Remember to mark each of these as "mandatory" or "optional", and for things like food and clothing where some amount is discretionary, split these in two so you can see where you can pare down if needed.
Variable expenses are those expenses you pay irregularly, but are still predictable to some extent. Often you will need to make assumptions about timing, and average these to a monthly amount.
Variable expenses may include things like:
- Rental deposits for your new apartment
- Moving costs
- Entertainment (movies, concerts, theater, opera, nights out, etc)
- Auto repairs
- Toys, bikes, strollers, cribs and other children's expenses
- Major purchases, such as new car, boat, recreational vehicles, appliances, etc.
- Medical and dental expenses (deductibles and expenses not covered by insurance)
- Business investments if you are self employed
- Investments (stocks, land, bonds, etc)
- Legal expenses
- Emergencies (how much you want to set aside for emergencies such as personal or family health issues, loss of employment, natural disaster, etc)

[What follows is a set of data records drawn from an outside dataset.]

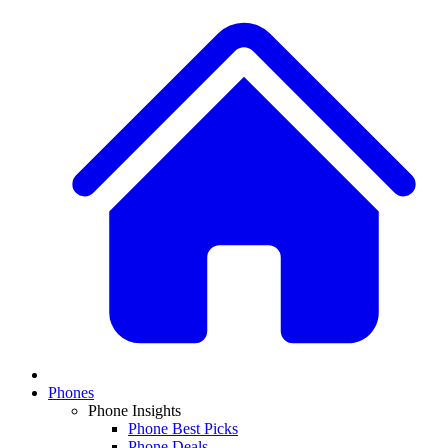
Phones
Phone Insights
Phone Best Picks
Phone Deals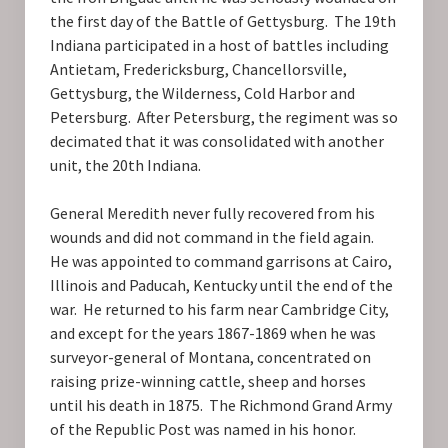
the first day of the Battle of Gettysburg. The 19th
Indiana participated in a host of battles including
Antietam, Fredericksburg, Chancellorsville,
Gettysburg, the Wilderness, Cold Harbor and
Petersburg. After Petersburg, the regiment was so
decimated that it was consolidated with another
unit, the 20th Indiana.
General Meredith never fully recovered from his
wounds and did not command in the field again.
He was appointed to command garrisons at Cairo,
Illinois and Paducah, Kentucky until the end of the
war. He returned to his farm near Cambridge City,
and except for the years 1867-1869 when he was
surveyor-general of Montana, concentrated on
raising prize-winning cattle, sheep and horses
until his death in 1875. The Richmond Grand Army
of the Republic Post was named in his honor.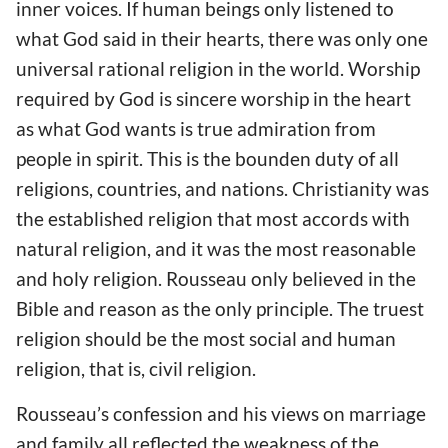
inner voices. If human beings only listened to
what God said in their hearts, there was only one
universal rational religion in the world. Worship
required by God is sincere worship in the heart
as what God wants is true admiration from
people in spirit. This is the bounden duty of all
religions, countries, and nations. Christianity was
the established religion that most accords with
natural religion, and it was the most reasonable
and holy religion. Rousseau only believed in the
Bible and reason as the only principle. The truest
religion should be the most social and human
religion, that is, civil religion.
Rousseau’s confession and his views on marriage
and family all reflected the weakness of the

Remember to mark each of these as "mandatory" or "optional".
Calculating and Balancing Your Budget
Once you have the above lists done, total each list (income and expenses) and see how you come out by comparing the totals. In general, you will want your expenses to be at least 10% less than your income so you have a margin for error.
If your budget is not balanced (expenses exceed income), go back through the list of expenses and start to eliminate optional items. Decide what you can really live without or can pare down (and plan to stick to it!).
Cash On Hand
In addition to a monthly budget of income and expenses, you should also consider how much cash you will have on hand for up front expenses such as rental deposits, moving costs, furniture, dishes, utensils and other things you will need when you first move in. You should also set aside cash for unexpected expenses.
Expected Rent Payments
Part of balancing your budget will be the amount of rent and rental deposits you expect to pay. You may discover you have to reduce your expected rent payments, thus limiting your apartment search options.

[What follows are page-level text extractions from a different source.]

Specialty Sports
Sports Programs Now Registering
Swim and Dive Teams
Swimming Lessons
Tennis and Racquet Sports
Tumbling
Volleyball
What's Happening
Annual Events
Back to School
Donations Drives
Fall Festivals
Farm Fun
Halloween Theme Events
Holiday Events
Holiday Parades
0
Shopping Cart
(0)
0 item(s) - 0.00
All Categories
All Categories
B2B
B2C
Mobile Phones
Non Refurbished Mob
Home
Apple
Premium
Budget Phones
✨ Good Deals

If you are not sure about how much to allocate to rent payments, do some online apartment searches and see what is out there. Compare your list of apartment wants and needs with your rental budget and see how close you are. You may need to adjust your expectations and budget to bring things in line.
For rental deposits, expect to pay first month rent up front, possibly last month also, as well as deposits that may range from $500-2,000 depending on your market area (more if you have other deposits such as pet damage deposits).
Now that you have a prioritized list of what you need in an apartment, and prepared your budget for an apartment rental, you should be sure you are ready for your search by making a list of questions for landlords. Then, you are ready to look for apartments for rent.